UNITED STATES

SECURITIES AND EXCHANGE COMMISSION

Washington, D.C. 20549

 

 

 

FORM 8-K

 

Current Report Pursuant to Section 13 or 15(d) of

the Securities Exchange Act of 1934

 

Date of Report (Date of earliest event reported): August 17, 2015 (August 17, 2015)

 

KCAP Financial, Inc.

(Exact name of registrant as specified in its charter)

 

Delaware 814-00735 20-5951150
(State or other jurisdiction of incorporation) (Commission File Number) (I.R.S. Employer Identification No.)

 

295 MADISON AVENUE

NEW YORK, NY 10017

(Address of principal executive offices and zip code)

 

Registrant’s telephone number, including area code: (212) 455-8300

 

Not applicable

 

Former name or former address, if changed since last report

 

 

Check the appropriate box below if the Form 8-K is intended to simultaneously satisfy the filing obligation of the registrant under any of the following provisions:

 

¨   Written communications pursuant to Rule 425 under the Securities Act (17 CFR 230.425)

¨   Soliciting material pursuant to Rule 14a-12 under the Exchange Act (17 CFR 240.14a-12)

¨   Pre-commencement communications pursuant to Rule 14d-2(b) under the Exchange Act (17 CFR 240.14d-2(b))
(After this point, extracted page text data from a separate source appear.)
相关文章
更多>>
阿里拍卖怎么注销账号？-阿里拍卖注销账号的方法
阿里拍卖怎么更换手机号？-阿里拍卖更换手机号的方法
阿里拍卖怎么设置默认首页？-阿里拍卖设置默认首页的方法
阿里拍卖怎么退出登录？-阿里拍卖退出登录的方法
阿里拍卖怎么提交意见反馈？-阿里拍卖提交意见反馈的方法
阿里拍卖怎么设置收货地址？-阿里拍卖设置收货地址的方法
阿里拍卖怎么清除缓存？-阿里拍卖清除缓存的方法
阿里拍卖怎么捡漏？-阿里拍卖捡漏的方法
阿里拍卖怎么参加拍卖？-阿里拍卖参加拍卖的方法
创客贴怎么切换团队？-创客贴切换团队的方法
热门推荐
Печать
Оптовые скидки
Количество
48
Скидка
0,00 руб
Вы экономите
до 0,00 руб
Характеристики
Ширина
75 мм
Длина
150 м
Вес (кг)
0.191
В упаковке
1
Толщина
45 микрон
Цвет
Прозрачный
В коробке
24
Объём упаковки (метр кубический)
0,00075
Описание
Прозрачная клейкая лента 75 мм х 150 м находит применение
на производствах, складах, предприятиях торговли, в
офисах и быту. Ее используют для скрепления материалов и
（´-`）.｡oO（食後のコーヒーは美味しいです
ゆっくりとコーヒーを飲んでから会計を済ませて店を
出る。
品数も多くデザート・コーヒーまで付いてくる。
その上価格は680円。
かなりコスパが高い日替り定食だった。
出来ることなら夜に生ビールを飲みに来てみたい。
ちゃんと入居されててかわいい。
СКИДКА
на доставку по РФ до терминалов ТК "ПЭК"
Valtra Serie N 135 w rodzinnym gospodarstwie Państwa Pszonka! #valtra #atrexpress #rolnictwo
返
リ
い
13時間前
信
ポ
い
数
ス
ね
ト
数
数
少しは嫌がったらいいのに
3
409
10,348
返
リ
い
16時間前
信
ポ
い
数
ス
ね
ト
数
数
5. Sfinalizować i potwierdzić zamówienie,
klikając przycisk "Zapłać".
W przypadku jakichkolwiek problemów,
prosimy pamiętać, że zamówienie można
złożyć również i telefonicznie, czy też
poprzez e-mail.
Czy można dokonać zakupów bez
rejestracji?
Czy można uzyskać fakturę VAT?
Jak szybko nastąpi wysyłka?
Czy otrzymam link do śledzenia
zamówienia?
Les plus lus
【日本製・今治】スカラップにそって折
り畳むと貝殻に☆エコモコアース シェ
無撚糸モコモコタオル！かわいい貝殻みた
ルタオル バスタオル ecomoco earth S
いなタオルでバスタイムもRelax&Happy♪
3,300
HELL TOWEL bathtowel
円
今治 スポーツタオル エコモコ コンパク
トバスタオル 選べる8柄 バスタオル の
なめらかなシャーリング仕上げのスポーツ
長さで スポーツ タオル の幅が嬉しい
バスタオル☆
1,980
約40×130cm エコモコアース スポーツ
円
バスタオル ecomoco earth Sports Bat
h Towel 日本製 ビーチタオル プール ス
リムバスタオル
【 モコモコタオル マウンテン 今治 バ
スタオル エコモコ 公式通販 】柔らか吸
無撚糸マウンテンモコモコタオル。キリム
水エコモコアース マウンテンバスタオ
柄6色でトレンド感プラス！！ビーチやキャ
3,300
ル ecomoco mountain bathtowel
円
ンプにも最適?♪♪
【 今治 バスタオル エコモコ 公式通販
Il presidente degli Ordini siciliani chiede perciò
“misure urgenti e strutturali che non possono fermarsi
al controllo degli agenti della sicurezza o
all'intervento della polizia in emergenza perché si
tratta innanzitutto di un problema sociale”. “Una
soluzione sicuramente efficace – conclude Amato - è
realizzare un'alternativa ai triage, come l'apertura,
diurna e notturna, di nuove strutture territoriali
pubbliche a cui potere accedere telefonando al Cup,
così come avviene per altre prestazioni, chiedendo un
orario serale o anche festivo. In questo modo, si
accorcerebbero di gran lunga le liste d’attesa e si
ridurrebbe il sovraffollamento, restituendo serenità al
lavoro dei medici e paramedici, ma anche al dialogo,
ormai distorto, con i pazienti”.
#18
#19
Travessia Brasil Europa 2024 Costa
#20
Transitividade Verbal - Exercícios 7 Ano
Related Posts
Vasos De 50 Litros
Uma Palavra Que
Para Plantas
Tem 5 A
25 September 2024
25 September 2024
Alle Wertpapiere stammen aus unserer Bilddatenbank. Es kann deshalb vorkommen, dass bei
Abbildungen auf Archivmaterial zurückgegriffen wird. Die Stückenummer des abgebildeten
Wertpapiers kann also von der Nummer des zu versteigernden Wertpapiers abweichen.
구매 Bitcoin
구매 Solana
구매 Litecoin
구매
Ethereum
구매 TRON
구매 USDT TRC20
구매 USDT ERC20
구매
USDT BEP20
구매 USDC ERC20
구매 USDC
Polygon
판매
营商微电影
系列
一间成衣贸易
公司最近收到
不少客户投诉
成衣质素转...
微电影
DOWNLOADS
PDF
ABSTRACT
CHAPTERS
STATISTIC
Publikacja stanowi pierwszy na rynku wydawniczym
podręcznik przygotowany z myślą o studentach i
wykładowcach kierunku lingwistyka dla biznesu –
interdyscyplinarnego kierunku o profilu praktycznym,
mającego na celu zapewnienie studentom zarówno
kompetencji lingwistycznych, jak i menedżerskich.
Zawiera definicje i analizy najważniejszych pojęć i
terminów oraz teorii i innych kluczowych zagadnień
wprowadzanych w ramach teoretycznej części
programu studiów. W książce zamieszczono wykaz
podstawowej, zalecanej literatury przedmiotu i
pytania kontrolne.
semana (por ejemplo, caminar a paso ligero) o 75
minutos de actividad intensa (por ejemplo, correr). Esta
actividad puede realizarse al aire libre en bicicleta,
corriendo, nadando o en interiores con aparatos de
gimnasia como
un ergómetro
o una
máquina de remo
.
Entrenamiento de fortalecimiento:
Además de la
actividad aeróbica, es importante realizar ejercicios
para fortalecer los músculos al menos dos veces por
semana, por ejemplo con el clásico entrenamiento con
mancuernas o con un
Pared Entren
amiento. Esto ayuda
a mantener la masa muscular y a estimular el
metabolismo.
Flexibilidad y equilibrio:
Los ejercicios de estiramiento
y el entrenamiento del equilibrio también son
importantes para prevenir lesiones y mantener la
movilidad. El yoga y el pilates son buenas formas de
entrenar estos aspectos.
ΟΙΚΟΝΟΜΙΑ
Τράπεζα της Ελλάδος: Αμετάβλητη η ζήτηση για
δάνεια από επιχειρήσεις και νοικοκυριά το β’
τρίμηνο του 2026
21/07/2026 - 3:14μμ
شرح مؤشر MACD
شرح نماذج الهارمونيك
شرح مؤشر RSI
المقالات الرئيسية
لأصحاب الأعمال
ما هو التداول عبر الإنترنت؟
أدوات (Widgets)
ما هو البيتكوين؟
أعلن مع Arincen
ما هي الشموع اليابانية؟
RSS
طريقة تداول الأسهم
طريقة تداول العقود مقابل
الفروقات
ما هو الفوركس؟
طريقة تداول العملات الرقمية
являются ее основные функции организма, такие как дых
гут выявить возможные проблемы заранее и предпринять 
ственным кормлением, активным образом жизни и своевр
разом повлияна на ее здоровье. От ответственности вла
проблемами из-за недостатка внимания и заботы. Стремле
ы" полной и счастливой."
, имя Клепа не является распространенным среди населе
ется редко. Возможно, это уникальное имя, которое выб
¨   Pre-commencement communications pursuant to Rule 13e-4(c) under the Exchange Act (17 CFR 240.13e-4(c))

 

 

 

 

Item 8.01 Other Events

 

On August 17, 2015 KCAP Financial, Inc. (the “Company”) reconvened its Special Meeting of Shareholders (the “Special Meeting”) to vote on a proposal to authorize the Company, with approval of its Board of Directors, to sell shares of its common stock at a price below the then current net asset value per share of such common stock, subject to certain limitations described in the Company’s definitive proxy statement filed with the Securities and Exchange Commission on June 5, 2015. The Special Meeting was originally held on July 20, 2015 but was adjourned in order to solicit additional votes in connection with the proposal. Because the Company did not obtain the necessary votes to satisfy a quorum, the Board decided to withdraw the current proposal and adjourn the reconvened Special Meeting without conducting any business.

 

 

 

 

SIGNATURE

 

Pursuant to the requirements of the Securities Exchange Act of 1934, the Registrant has duly caused this report to be signed on its behalf by the undersigned hereunto duly authorized.

 

Date: August 17, 2015 KCAP Financial, Inc.